Oct. 11) highlighted the many immediate benefits of the College’s new
policy on international travel. In addition to the broadened options
for students, it might also be helpful to note how the process of
policy review might change the paradigm for issues relevant to
undergraduates.
Throughout the last two semesters, scores of students became
passionate about the issue of travel policy reform. Enlisting allies
through an online petition, seeking the help of the Undergraduate
Council, publishing a potent editorial in The Crimson, consulting with
allies in the faculty, and amicably (but no less forcefully) lobbying
University Hall, students saw the matter through from start to finish.

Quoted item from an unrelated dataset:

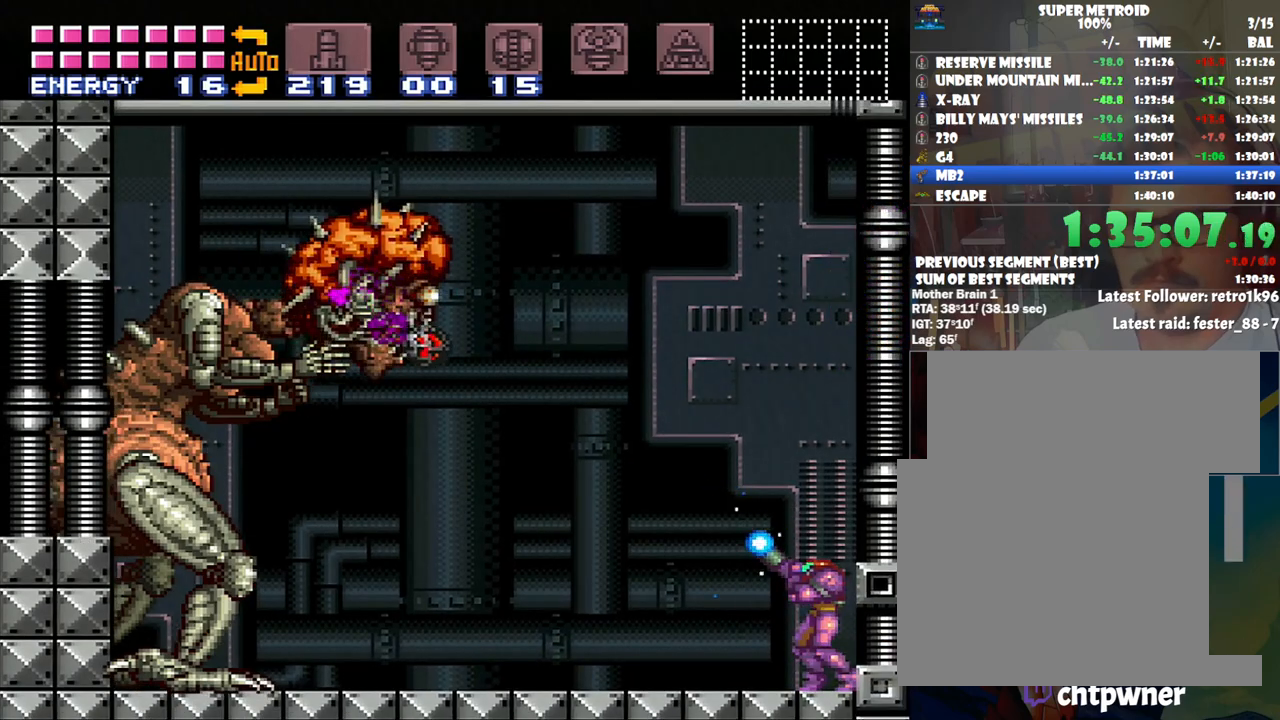
{"buttons": ["Y", "R1"], "events": [[67, "Y", "down"], [183, "R1", "up"], [450, "R1", "down"]]}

Once Dean of the College Benedict H. Gross ’71 assembled a
committee (comprising faculty, members of the administration, and a
student) to examine the topic, the students’ voice was not only heard
but heeded. The committee’s work was truly a collaboration of all
parties, and the result is a policy with which most seem to be
pleased—a result all too uncommon in contentious situations like this
one.
My hope is that our work in this matter will extend far beyond
the realm of travel policy. Students stand to benefit tremendously from
having a powerful voice, successful campaigns, collaborative working
groups, and resulting policies that satisfy the entire community.
Though this campaign was perhaps unprecedented in its speed, success,
and level of student inclusion, I can only hope that its process will
not remain unique for long.
MATTHEW R. GREENFIELD ’08
October 13, 2005
The writer was the student representative to the committee which recommended the College’s revised travel policy.